I had no problems when I was there but I was with all my staff.. there was 4 other young pretty girls with me and they didn't say they were getting hassle.


----------



## aykalam (Apr 12, 2010)

marenostrum said:


> what concert was that?


Nothing too exciting for me, some bimbo called Haifa Wehbe


----------



## marenostrum (Feb 19, 2011)

aykalam said:


> Nothing too exciting for me, some bimbo called Haifa Wehbe
> 
> YouTube - Haifa Wehbe - Enta Tani (English subtitles) 2010


yes i think i've heard about that concert. is that the one where she was wearing the Pacino t shirt?

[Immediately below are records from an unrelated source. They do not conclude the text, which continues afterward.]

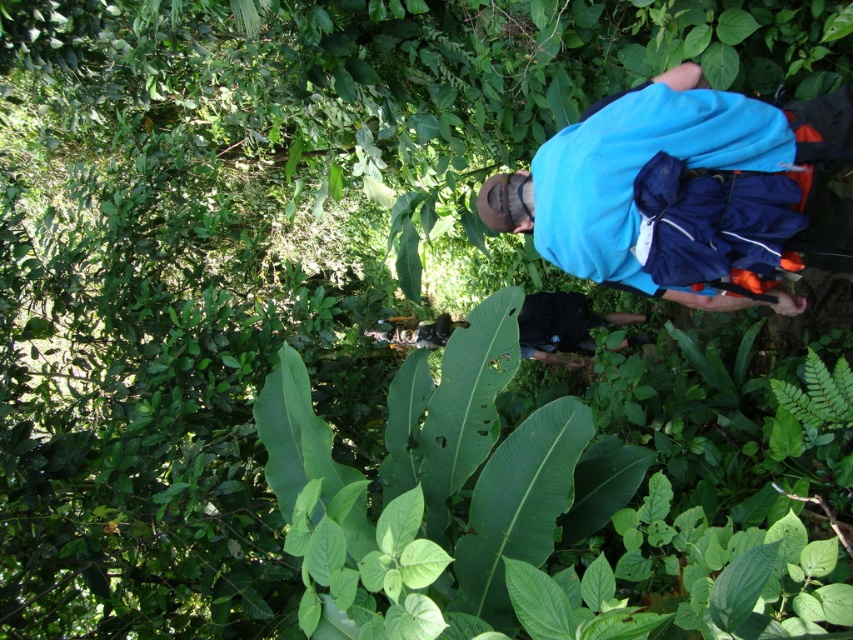
Who is higher up, blue fabric backpack at center or black fabric backpack at center?

blue fabric backpack at center is above.

Does point (555, 154) come farther from viewer compared to point (428, 321)?

That is False.

This screenshot has width=853, height=640. I want to click on blue fabric backpack at center, so click(x=683, y=192).

In order to click on blue fabric backpack at center in this screenshot , I will do `click(683, 192)`.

A lot of people here like her.


----------



## aykalam (Apr 12, 2010)

marenostrum said:


> yes i think i've heard about that concert. is that the one where she was wearing the Pacino t shirt?
> 
> A lot of people here like her.


No idea what she was wearing, I left before the concert started, crowd a bit rough and the music not worth waiting for. But yes, here many like that kind of pre-fab barbie look. I think she's Lebanese, most of them are


----------



## marenostrum (Feb 19, 2011)

aykalam said:


> No idea what she was wearing, I left before the concert started, crowd a bit rough and the music not worth waiting for. But yes, here many like that kind of pre-fab barbie look. I think she's Lebanese, most of them are



she looks like a less refined version of Cheryl Cole........


----------



## aykalam (Apr 12, 2010)

marenostrum said:


> she looks like a less refined version of Cheryl Cole........


hahahaa Cheryl Cole refined?! hahahaha, that's pretty low even for Haifa


----------